| EXERCISE INSTRUCTIONS |
Using the material below, return exactly the lines between the one holding "26: (158, 324)" and the one holding "94: (225, 390)", inclusive, and no others.
==========
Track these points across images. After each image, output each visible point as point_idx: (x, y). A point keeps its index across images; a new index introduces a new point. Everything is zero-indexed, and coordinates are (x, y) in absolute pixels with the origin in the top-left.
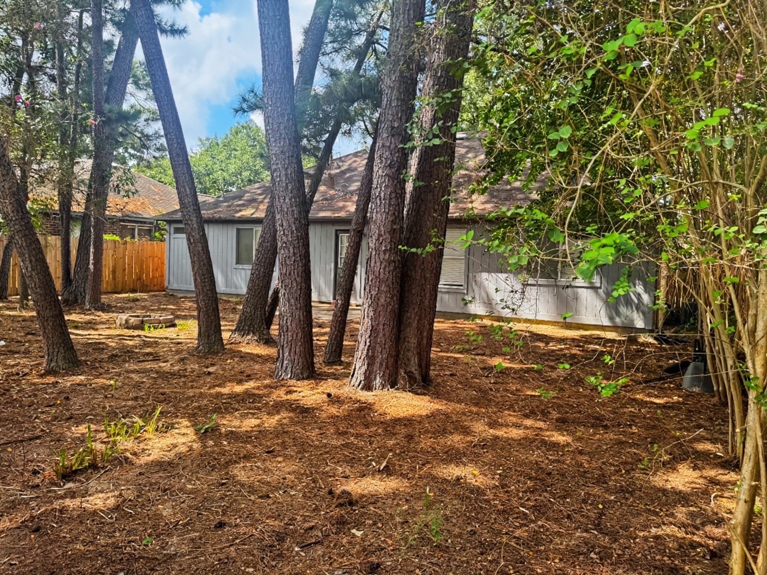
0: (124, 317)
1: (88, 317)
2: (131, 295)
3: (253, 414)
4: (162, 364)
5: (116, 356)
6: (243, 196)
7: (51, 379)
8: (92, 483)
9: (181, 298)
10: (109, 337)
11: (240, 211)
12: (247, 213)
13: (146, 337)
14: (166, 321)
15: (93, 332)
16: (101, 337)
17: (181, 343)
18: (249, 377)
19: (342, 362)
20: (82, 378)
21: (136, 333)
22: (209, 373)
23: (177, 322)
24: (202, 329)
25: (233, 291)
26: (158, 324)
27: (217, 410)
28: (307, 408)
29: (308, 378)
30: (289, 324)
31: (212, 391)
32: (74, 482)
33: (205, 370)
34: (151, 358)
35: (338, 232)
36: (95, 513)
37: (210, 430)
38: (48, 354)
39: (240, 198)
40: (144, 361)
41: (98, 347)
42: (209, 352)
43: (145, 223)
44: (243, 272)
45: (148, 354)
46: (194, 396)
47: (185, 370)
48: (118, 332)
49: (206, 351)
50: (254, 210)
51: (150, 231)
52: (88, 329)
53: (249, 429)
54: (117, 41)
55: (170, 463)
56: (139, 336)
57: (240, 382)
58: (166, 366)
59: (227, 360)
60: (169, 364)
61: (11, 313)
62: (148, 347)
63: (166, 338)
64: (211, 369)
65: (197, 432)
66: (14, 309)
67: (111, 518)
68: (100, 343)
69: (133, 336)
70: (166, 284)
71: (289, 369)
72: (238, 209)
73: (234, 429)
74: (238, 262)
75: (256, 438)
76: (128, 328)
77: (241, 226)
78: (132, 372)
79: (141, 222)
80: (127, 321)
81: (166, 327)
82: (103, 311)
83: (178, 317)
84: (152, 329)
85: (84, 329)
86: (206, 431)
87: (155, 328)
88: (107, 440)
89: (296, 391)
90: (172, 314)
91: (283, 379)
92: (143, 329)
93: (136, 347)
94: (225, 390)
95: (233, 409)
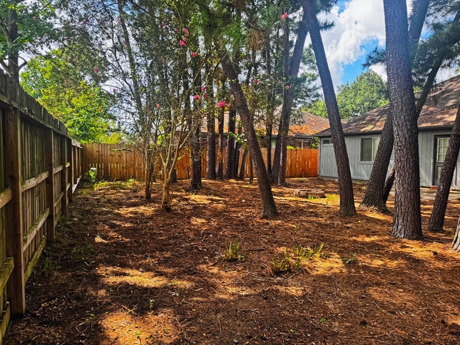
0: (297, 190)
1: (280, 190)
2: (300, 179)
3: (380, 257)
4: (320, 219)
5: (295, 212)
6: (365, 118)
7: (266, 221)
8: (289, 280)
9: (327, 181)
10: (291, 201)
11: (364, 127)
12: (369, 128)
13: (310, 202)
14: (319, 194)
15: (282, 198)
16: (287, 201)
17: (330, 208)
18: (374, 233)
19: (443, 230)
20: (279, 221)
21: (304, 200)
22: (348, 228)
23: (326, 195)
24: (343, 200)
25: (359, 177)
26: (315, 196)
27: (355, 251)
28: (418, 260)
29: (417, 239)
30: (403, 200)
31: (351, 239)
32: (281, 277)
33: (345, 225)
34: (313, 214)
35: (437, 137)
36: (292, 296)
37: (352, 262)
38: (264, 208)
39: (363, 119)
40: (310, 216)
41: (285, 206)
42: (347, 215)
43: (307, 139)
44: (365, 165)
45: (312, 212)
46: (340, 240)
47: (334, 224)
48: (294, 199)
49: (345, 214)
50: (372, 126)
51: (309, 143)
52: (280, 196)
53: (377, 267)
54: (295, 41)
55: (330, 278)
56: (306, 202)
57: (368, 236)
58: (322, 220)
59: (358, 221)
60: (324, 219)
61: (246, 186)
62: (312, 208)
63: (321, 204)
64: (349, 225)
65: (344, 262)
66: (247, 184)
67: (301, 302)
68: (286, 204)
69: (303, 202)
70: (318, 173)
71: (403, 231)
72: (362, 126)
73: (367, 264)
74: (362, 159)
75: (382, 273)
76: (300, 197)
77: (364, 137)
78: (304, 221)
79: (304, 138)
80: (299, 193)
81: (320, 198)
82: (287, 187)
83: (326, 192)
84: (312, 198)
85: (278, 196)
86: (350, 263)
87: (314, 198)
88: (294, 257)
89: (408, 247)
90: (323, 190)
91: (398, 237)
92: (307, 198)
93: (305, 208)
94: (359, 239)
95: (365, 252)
==========
| YOUR RESPONSE |
26: (158, 324)
27: (217, 410)
28: (307, 408)
29: (308, 378)
30: (289, 324)
31: (212, 391)
32: (74, 482)
33: (205, 370)
34: (151, 358)
35: (338, 232)
36: (95, 513)
37: (210, 430)
38: (48, 354)
39: (240, 198)
40: (144, 361)
41: (98, 347)
42: (209, 352)
43: (145, 223)
44: (243, 272)
45: (148, 354)
46: (194, 396)
47: (185, 370)
48: (118, 332)
49: (206, 351)
50: (254, 210)
51: (150, 231)
52: (88, 329)
53: (249, 429)
54: (117, 41)
55: (170, 463)
56: (139, 336)
57: (240, 382)
58: (166, 366)
59: (227, 360)
60: (169, 364)
61: (11, 313)
62: (148, 347)
63: (166, 338)
64: (211, 369)
65: (197, 432)
66: (14, 309)
67: (111, 518)
68: (100, 343)
69: (133, 336)
70: (166, 284)
71: (289, 369)
72: (238, 209)
73: (234, 429)
74: (238, 262)
75: (256, 438)
76: (128, 328)
77: (241, 226)
78: (132, 372)
79: (141, 222)
80: (127, 321)
81: (166, 327)
82: (103, 311)
83: (178, 317)
84: (152, 329)
85: (84, 329)
86: (206, 431)
87: (155, 328)
88: (107, 440)
89: (296, 391)
90: (172, 314)
91: (283, 379)
92: (143, 329)
93: (136, 347)
94: (225, 390)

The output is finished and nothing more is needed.